BDP Grup Başkanvekili Hasip Kaplan, teklifin geri çekilmesini değil, askıya alınmasını istedi. Kaplan, inatlaşmanın, rövanşlaşmanın kimseye bir şey kazandırmayacağını, çocuklara kaybettireceğini dile getirdi. Ana dile işaret eden Kaplan, ''Ana dili inkar ederseniz, bir gün gelecek Kaplan gibi bir milletvekilini aranızda bulmayacaksanız. Bizden sonraki kuşağı biz bile zapt edemiyoruz. Ortaklaşmak, birlikte çözüm bulmak zorundayız. Sizi, dilinizi, inkar eden bir anlayışla aynı yerde oturup, iradeyi temsil etmek zorlaşabilir. Bunu aşmamız gerekiyor. Barışçıl, demokratik çözüm, yeni anayasanın anahtarıdır'' görüşünü savundu.
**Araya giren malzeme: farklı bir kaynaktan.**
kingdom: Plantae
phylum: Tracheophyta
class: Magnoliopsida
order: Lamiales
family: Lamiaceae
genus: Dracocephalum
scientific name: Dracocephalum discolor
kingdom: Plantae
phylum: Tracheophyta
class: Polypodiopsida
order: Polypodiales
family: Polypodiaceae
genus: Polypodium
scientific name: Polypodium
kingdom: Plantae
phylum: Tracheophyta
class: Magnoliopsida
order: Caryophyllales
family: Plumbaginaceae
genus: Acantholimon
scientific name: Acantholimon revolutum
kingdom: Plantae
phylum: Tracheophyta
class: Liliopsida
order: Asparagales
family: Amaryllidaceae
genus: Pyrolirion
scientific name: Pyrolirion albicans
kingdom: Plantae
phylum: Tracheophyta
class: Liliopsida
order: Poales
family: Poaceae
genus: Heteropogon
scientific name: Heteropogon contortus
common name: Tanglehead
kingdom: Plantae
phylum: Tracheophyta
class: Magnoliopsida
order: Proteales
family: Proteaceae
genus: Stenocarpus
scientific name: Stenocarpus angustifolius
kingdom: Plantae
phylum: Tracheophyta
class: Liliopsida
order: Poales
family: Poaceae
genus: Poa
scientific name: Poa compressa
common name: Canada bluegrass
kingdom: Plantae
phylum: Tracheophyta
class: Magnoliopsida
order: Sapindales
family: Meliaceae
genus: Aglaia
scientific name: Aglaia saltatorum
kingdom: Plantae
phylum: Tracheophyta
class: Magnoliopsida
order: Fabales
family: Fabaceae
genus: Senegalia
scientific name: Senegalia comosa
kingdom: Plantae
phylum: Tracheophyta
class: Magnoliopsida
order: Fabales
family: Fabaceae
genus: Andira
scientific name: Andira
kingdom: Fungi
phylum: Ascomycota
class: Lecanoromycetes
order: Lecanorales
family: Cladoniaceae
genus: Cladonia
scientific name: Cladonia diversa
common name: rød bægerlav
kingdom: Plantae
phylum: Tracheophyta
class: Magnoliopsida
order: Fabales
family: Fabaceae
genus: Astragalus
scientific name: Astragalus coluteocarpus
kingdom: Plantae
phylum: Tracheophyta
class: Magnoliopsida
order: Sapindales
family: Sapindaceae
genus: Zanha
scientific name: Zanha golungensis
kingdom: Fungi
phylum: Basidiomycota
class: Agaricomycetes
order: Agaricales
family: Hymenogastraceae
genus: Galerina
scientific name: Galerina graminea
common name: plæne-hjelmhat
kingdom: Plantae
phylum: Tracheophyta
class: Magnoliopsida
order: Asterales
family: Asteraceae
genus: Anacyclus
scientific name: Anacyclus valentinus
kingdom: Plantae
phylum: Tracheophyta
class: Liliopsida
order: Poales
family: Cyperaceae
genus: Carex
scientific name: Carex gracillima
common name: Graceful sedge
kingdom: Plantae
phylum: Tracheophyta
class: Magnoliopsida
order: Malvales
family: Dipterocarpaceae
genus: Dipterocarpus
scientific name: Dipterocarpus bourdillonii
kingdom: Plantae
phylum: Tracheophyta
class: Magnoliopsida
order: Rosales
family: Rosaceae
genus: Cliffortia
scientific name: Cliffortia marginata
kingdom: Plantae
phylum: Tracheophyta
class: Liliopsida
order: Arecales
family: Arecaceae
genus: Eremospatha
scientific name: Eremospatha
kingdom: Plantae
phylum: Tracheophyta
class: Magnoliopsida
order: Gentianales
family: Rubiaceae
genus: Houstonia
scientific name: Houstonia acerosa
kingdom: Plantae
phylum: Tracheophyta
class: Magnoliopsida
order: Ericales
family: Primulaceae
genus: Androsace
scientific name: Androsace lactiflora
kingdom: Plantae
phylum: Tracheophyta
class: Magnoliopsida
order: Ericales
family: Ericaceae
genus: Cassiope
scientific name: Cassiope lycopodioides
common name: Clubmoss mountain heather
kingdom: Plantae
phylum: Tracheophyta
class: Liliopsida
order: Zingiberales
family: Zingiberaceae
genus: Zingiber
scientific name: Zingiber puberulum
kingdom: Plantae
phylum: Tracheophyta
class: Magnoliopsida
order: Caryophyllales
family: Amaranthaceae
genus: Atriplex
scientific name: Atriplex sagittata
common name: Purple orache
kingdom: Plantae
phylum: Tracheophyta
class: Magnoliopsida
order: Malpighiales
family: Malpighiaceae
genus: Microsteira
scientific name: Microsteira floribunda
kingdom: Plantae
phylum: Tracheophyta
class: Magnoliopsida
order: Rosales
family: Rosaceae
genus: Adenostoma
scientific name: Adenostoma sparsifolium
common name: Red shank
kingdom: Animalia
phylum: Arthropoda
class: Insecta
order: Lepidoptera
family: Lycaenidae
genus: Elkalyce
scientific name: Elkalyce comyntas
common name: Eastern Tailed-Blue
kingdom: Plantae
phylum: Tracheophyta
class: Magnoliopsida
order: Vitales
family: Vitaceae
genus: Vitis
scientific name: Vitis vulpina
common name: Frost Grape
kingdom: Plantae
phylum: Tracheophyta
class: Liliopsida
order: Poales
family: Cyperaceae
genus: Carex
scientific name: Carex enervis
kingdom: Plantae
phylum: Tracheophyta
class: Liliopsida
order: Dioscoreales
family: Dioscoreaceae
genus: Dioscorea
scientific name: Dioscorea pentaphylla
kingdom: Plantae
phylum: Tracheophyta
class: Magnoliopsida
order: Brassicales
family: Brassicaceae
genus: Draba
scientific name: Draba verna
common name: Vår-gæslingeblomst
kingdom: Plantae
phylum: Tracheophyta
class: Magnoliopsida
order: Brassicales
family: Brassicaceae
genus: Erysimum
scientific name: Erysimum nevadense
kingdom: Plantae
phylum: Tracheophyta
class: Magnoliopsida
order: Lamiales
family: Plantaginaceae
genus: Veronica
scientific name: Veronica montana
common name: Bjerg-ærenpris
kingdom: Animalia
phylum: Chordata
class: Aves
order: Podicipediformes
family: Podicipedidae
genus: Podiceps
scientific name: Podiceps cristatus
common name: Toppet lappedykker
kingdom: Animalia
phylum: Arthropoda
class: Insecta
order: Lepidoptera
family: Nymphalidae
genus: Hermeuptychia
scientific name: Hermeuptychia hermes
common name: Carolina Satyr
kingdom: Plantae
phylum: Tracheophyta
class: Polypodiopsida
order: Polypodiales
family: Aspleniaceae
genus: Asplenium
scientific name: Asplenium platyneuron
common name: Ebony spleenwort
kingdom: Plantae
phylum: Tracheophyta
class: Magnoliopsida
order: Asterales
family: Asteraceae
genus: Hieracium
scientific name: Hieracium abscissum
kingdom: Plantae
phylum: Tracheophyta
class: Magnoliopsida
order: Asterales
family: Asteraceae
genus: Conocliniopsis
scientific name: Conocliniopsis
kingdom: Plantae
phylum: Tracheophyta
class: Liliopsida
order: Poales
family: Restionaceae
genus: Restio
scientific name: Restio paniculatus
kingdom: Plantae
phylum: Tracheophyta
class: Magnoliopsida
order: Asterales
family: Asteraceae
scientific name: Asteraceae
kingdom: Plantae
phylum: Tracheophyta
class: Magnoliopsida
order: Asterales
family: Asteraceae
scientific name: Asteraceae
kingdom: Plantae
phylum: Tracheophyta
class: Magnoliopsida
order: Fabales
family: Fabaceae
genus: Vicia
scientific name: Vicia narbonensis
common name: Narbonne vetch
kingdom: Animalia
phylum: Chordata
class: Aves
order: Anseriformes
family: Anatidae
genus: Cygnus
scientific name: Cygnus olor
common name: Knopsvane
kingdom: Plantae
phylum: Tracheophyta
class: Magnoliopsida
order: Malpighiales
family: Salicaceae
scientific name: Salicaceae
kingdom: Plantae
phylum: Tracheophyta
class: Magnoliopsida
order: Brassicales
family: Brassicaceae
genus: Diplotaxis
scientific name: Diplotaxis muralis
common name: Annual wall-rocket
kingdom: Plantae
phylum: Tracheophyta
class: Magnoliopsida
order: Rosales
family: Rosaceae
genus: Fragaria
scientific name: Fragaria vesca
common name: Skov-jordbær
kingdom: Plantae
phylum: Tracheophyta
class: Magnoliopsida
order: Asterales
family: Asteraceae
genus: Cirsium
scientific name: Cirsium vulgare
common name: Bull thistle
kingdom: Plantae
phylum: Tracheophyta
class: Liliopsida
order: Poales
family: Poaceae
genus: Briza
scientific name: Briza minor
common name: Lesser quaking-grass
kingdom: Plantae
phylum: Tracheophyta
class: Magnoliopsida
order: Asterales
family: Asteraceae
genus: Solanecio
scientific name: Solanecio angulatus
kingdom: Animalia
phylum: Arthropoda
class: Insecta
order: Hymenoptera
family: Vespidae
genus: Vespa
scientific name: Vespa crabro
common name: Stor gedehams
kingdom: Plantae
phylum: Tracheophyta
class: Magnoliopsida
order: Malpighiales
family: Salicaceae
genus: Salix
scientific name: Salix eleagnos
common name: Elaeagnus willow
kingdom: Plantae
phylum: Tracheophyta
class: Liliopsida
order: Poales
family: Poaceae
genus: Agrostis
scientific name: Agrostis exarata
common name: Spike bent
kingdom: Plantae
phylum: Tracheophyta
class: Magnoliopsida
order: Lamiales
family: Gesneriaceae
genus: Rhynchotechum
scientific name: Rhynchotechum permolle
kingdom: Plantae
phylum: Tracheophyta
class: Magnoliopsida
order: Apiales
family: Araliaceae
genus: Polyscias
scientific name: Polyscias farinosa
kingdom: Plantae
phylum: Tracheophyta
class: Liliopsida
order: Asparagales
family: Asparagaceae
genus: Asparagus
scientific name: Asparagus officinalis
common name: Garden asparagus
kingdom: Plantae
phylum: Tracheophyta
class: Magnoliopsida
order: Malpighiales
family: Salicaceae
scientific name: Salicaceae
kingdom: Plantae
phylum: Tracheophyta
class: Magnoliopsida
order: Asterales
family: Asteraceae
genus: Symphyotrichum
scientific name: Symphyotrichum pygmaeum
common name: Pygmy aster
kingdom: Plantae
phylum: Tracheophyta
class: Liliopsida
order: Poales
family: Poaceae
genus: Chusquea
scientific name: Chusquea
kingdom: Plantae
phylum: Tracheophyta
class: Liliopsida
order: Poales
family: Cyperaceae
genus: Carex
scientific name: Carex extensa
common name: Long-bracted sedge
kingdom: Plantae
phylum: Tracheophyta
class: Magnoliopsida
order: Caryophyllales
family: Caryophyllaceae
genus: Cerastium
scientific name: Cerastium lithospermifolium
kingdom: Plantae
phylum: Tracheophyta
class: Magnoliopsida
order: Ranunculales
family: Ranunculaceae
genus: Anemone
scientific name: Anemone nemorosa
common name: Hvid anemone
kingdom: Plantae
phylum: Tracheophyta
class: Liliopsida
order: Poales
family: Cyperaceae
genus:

''Ayağa kurşun sıkılması''

MHP Gurup Başkanvekili Oktay Vural, bu konunun, siyasi tartışmaya çekilmesinin, kendi ayaklarına kurşun sıkılması anlamına geleceğini belirtti. Vural, teklifte, siyasi partilerin endişelerini üst seviyede ele alınarak, çözüm imkanı olup olmayacağının değerlendirilmesinden sonra komisyona gelecek bir sürecin hazırlanmasını önererek, ''Grup başkanvekilleri, ilgili arkadaşlar biraraya gelelim, temel itiraz noktalarını ve bunların giderileceği konusunda bir anlayış oluşsun. Bu anlayış içinde uzlaşılabilinirse beraber, uzlaşamazsak çatışmaya çevirmeden karara varalım'' çağrısında bulundu. Eğitim sistemini tartışmak için sağlıklı bilgi ve veriye ihtiyaç olduğuna işaret eden Vural, eğitimin kamusal olduğunu, bu özelliğin gözardı edilmemesi gerektiğini söyledi.

''Eğitimi çözemeyen...''


CHP Grup Başkanvekili Muharrem İnce, ilk milletvekili seçildiğinde Başbakan Recep Tayyip Erdoğan'ın Yalova'ya geldiğini, kendisinin de karşılamaya gittiğini, burada Erdoğan'a, bir köye kanalizasyon yapılmasını isteyen mektup ilettiğini, ertesi gün özel kalemin aradığını anlattı. İnce'nin, ''Başbakan şimdi gelse karşılamaya gitmem, Başbakan da mektubu yırtar atar'' demesi üzerine, AK Parti'li milletvekilleri, ''Yırtmaz'' diye karşılık verdi.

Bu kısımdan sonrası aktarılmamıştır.